* _WHAT IS EXPECTED_:
Leave the pictures out and transcribe every record exactly.

Top of INFORMATION SUPPLIED

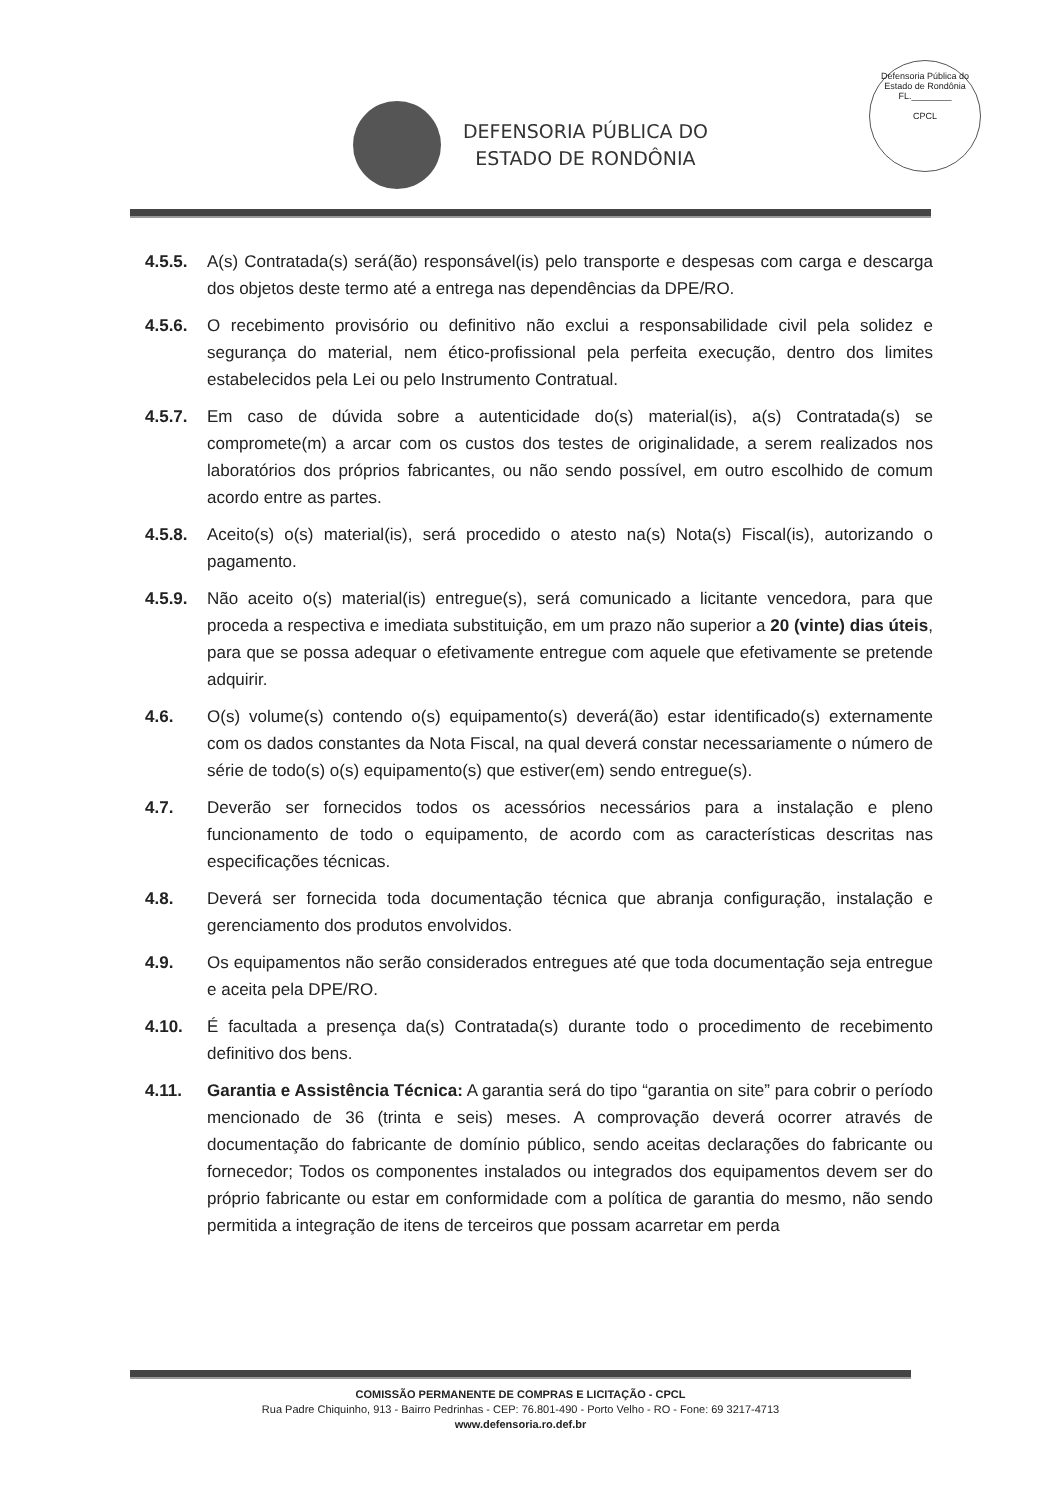DEFENSORIA PÚBLICA DO
ESTADO DE RONDÔNIA
Defensoria Pública do Estado de Rondônia
FL.________
CPCL
4.5.5. A(s) Contratada(s) será(ão) responsável(is) pelo transporte e despesas com carga e descarga dos objetos deste termo até a entrega nas dependências da DPE/RO.
4.5.6. O recebimento provisório ou definitivo não exclui a responsabilidade civil pela solidez e segurança do material, nem ético-profissional pela perfeita execução, dentro dos limites estabelecidos pela Lei ou pelo Instrumento Contratual.
4.5.7. Em caso de dúvida sobre a autenticidade do(s) material(is), a(s) Contratada(s) se compromete(m) a arcar com os custos dos testes de originalidade, a serem realizados nos laboratórios dos próprios fabricantes, ou não sendo possível, em outro escolhido de comum acordo entre as partes.
4.5.8. Aceito(s) o(s) material(is), será procedido o atesto na(s) Nota(s) Fiscal(is), autorizando o pagamento.
4.5.9. Não aceito o(s) material(is) entregue(s), será comunicado a licitante vencedora, para que proceda a respectiva e imediata substituição, em um prazo não superior a 20 (vinte) dias úteis, para que se possa adequar o efetivamente entregue com aquele que efetivamente se pretende adquirir.
4.6. O(s) volume(s) contendo o(s) equipamento(s) deverá(ão) estar identificado(s) externamente com os dados constantes da Nota Fiscal, na qual deverá constar necessariamente o número de série de todo(s) o(s) equipamento(s) que estiver(em) sendo entregue(s).
4.7. Deverão ser fornecidos todos os acessórios necessários para a instalação e pleno funcionamento de todo o equipamento, de acordo com as características descritas nas especificações técnicas.
4.8. Deverá ser fornecida toda documentação técnica que abranja configuração, instalação e gerenciamento dos produtos envolvidos.
4.9. Os equipamentos não serão considerados entregues até que toda documentação seja entregue e aceita pela DPE/RO.
4.10. É facultada a presença da(s) Contratada(s) durante todo o procedimento de recebimento definitivo dos bens.
4.11. Garantia e Assistência Técnica: A garantia será do tipo “garantia on site” para cobrir o período mencionado de 36 (trinta e seis) meses. A comprovação deverá ocorrer através de documentação do fabricante de domínio público, sendo aceitas declarações do fabricante ou fornecedor; Todos os componentes instalados ou integrados dos equipamentos devem ser do próprio fabricante ou estar em conformidade com a política de garantia do mesmo, não sendo permitida a integração de itens de terceiros que possam acarretar em perda
COMISSÃO PERMANENTE DE COMPRAS E LICITAÇÃO - CPCL
Rua Padre Chiquinho, 913 - Bairro Pedrinhas - CEP: 76.801-490 - Porto Velho - RO - Fone: 69 3217-4713
www.defensoria.ro.def.br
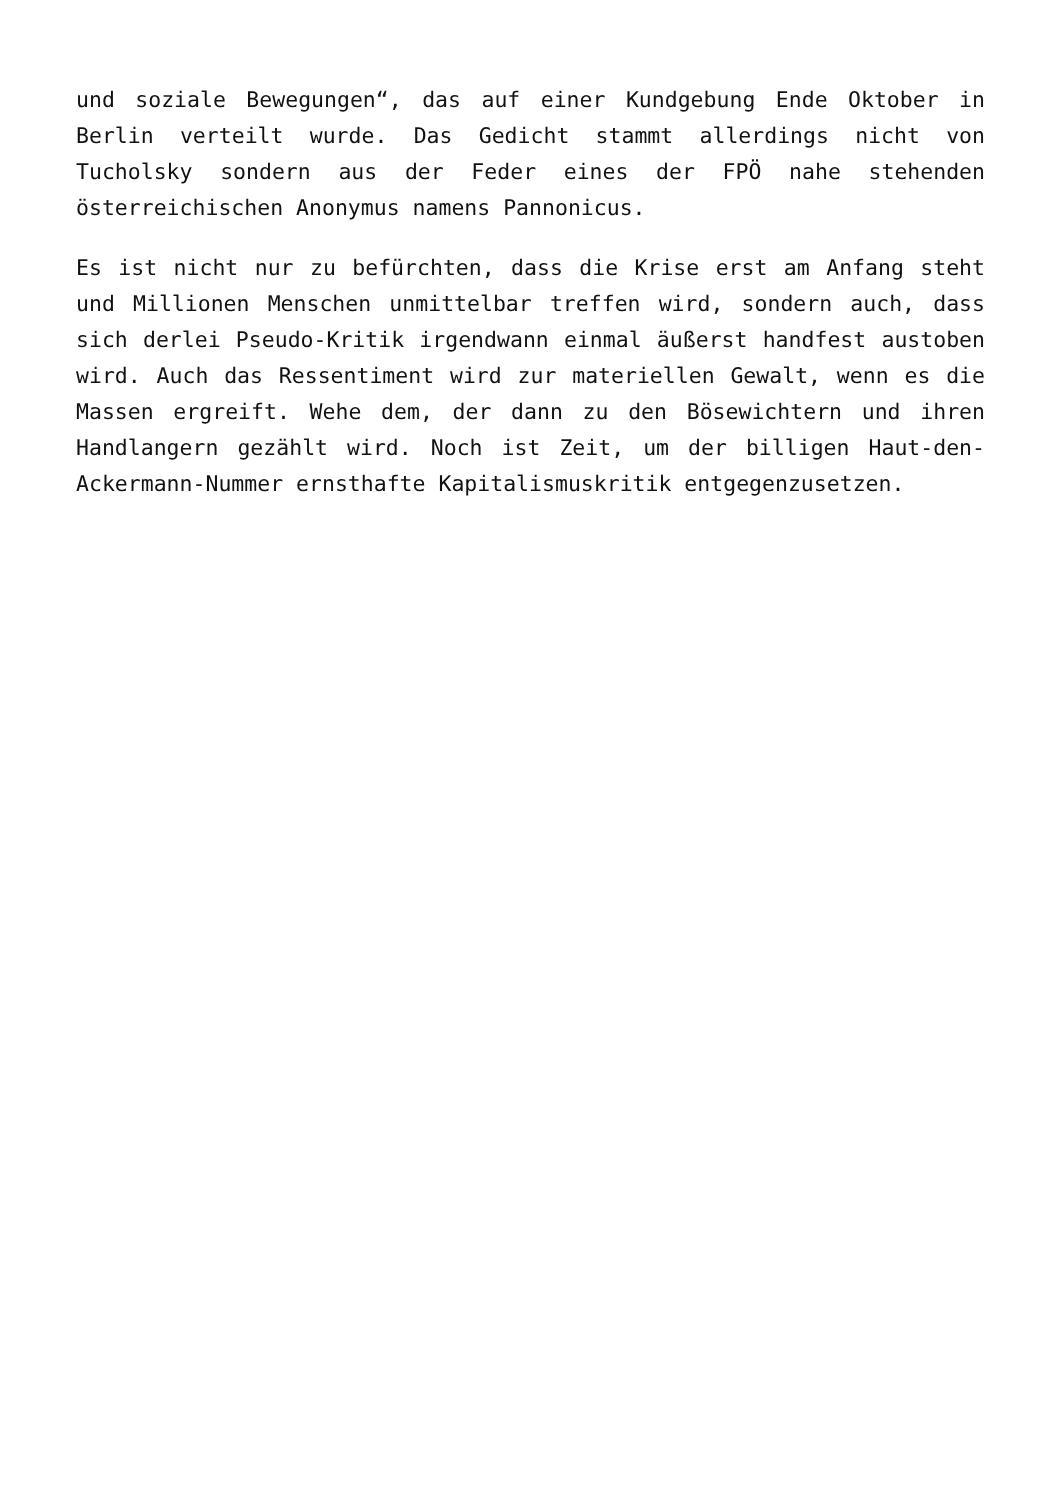und soziale Bewegungen“, das auf einer Kundgebung Ende Oktober in Berlin verteilt wurde. Das Gedicht stammt allerdings nicht von Tucholsky sondern aus der Feder eines der FPÖ nahe stehenden österreichischen Anonymus namens Pannonicus.
Es ist nicht nur zu befürchten, dass die Krise erst am Anfang steht und Millionen Menschen unmittelbar treffen wird, sondern auch, dass sich derlei Pseudo-Kritik irgendwann einmal äußerst handfest austoben wird. Auch das Ressentiment wird zur materiellen Gewalt, wenn es die Massen ergreift. Wehe dem, der dann zu den Bösewichtern und ihren Handlangern gezählt wird. Noch ist Zeit, um der billigen Haut-den-Ackermann-Nummer ernsthafte Kapitalismuskritik entgegenzusetzen.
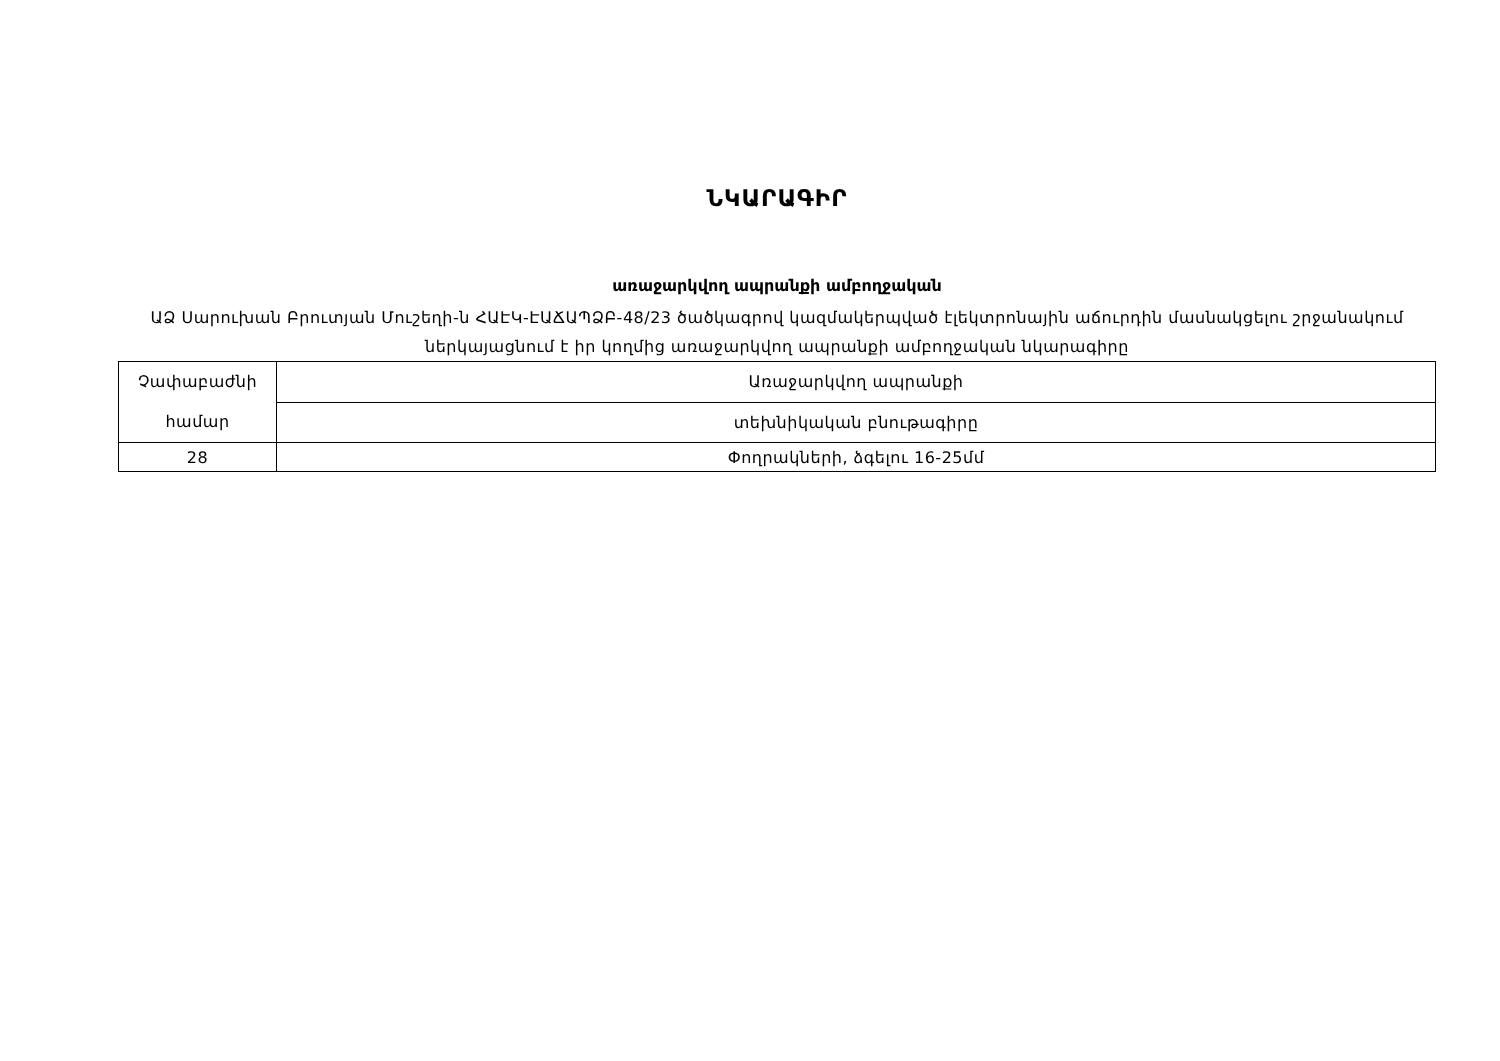ՆԿԱՐԱԳԻՐ
առաջարկվող ապրանքի ամբողջական
ԱՁ Սարուխան Բրուտյան Մուշեղի-ն ՀԱԷԿ-ԷԱՃԱՊՁԲ-48/23 ծածկագրով կազմակերպված էլեկտրոնային աճուրդին մասնակցելու շրջանակում ներկայացնում է իր կողմից առաջարկվող ապրանքի ամբողջական նկարագիրը
| Չափաբաժնի համար | Առաջարկվող ապրանքի |
| | տեխնիկական բնութագիրը |
| 28 | Փողրակների, ձգելու 16-25մմ |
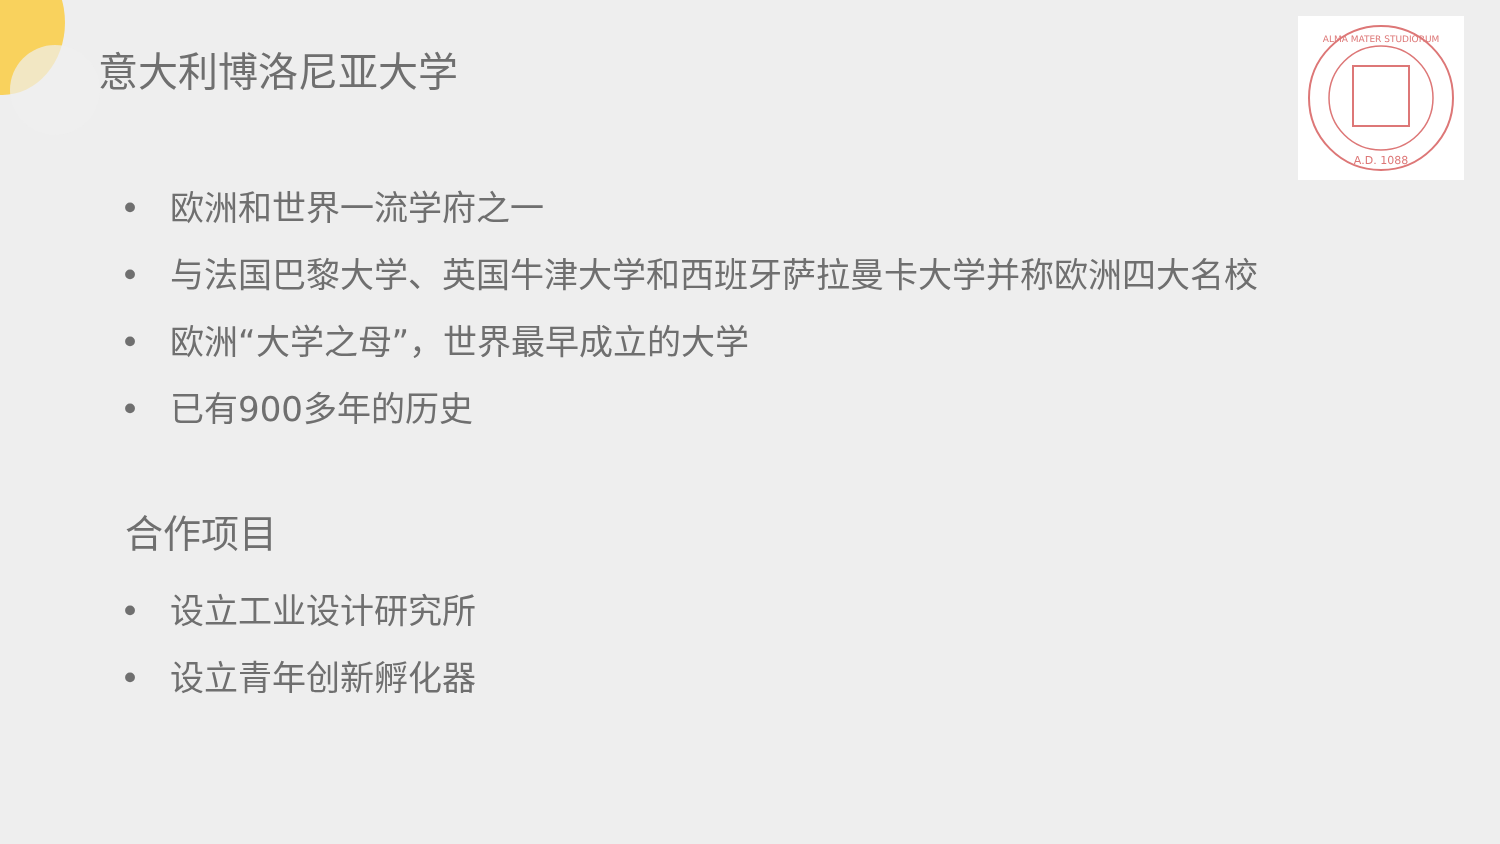A.D. 1088
ALMA MATER STUDIORUM
意大利博洛尼亚大学
• 欧洲和世界一流学府之一
• 与法国巴黎大学、英国牛津大学和西班牙萨拉曼卡大学并称欧洲四大名校
• 欧洲“大学之母”，世界最早成立的大学
• 已有900多年的历史
合作项目
• 设立工业设计研究所
• 设立青年创新孵化器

Bottom of INFORMATION SUPPLIED

* _PROBLEM SOLUTION_:
DEFENSORIA PÚBLICA DO
ESTADO DE RONDÔNIA
Defensoria Pública do Estado de Rondônia
FL.________
CPCL
4.5.5. A(s) Contratada(s) será(ão) responsável(is) pelo transporte e despesas com carga e descarga dos objetos deste termo até a entrega nas dependências da DPE/RO.
4.5.6. O recebimento provisório ou definitivo não exclui a responsabilidade civil pela solidez e segurança do material, nem ético-profissional pela perfeita execução, dentro dos limites estabelecidos pela Lei ou pelo Instrumento Contratual.
4.5.7. Em caso de dúvida sobre a autenticidade do(s) material(is), a(s) Contratada(s) se compromete(m) a arcar com os custos dos testes de originalidade, a serem realizados nos laboratórios dos próprios fabricantes, ou não sendo possível, em outro escolhido de comum acordo entre as partes.
4.5.8. Aceito(s) o(s) material(is), será procedido o atesto na(s) Nota(s) Fiscal(is), autorizando o pagamento.
4.5.9. Não aceito o(s) material(is) entregue(s), será comunicado a licitante vencedora, para que proceda a respectiva e imediata substituição, em um prazo não superior a 20 (vinte) dias úteis, para que se possa adequar o efetivamente entregue com aquele que efetivamente se pretende adquirir.
4.6. O(s) volume(s) contendo o(s) equipamento(s) deverá(ão) estar identificado(s) externamente com os dados constantes da Nota Fiscal, na qual deverá constar necessariamente o número de série de todo(s) o(s) equipamento(s) que estiver(em) sendo entregue(s).
4.7. Deverão ser fornecidos todos os acessórios necessários para a instalação e pleno funcionamento de todo o equipamento, de acordo com as características descritas nas especificações técnicas.
4.8. Deverá ser fornecida toda documentação técnica que abranja configuração, instalação e gerenciamento dos produtos envolvidos.
4.9. Os equipamentos não serão considerados entregues até que toda documentação seja entregue e aceita pela DPE/RO.
4.10. É facultada a presença da(s) Contratada(s) durante todo o procedimento de recebimento definitivo dos bens.
4.11. Garantia e Assistência Técnica: A garantia será do tipo “garantia on site” para cobrir o período mencionado de 36 (trinta e seis) meses. A comprovação deverá ocorrer através de documentação do fabricante de domínio público, sendo aceitas declarações do fabricante ou fornecedor; Todos os componentes instalados ou integrados dos equipamentos devem ser do próprio fabricante ou estar em conformidade com a política de garantia do mesmo, não sendo permitida a integração de itens de terceiros que possam acarretar em perda
COMISSÃO PERMANENTE DE COMPRAS E LICITAÇÃO - CPCL
Rua Padre Chiquinho, 913 - Bairro Pedrinhas - CEP: 76.801-490 - Porto Velho - RO - Fone: 69 3217-4713
www.defensoria.ro.def.br
und soziale Bewegungen“, das auf einer Kundgebung Ende Oktober in Berlin verteilt wurde. Das Gedicht stammt allerdings nicht von Tucholsky sondern aus der Feder eines der FPÖ nahe stehenden österreichischen Anonymus namens Pannonicus.
Es ist nicht nur zu befürchten, dass die Krise erst am Anfang steht und Millionen Menschen unmittelbar treffen wird, sondern auch, dass sich derlei Pseudo-Kritik irgendwann einmal äußerst handfest austoben wird. Auch das Ressentiment wird zur materiellen Gewalt, wenn es die Massen ergreift. Wehe dem, der dann zu den Bösewichtern und ihren Handlangern gezählt wird. Noch ist Zeit, um der billigen Haut-den-Ackermann-Nummer ernsthafte Kapitalismuskritik entgegenzusetzen.
ՆԿԱՐԱԳԻՐ
առաջարկվող ապրանքի ամբողջական
ԱՁ Սարուխան Բրուտյան Մուշեղի-ն ՀԱԷԿ-ԷԱՃԱՊՁԲ-48/23 ծածկագրով կազմակերպված էլեկտրոնային աճուրդին մասնակցելու շրջանակում ներկայացնում է իր կողմից առաջարկվող ապրանքի ամբողջական նկարագիրը
| Չափաբաժնի համար | Առաջարկվող ապրանքի |
| | տեխնիկական բնութագիրը |
| 28 | Փողրակների, ձգելու 16-25մմ |
A.D. 1088
ALMA MATER STUDIORUM
意大利博洛尼亚大学
• 欧洲和世界一流学府之一
• 与法国巴黎大学、英国牛津大学和西班牙萨拉曼卡大学并称欧洲四大名校
• 欧洲“大学之母”，世界最早成立的大学
• 已有900多年的历史
合作项目
• 设立工业设计研究所
• 设立青年创新孵化器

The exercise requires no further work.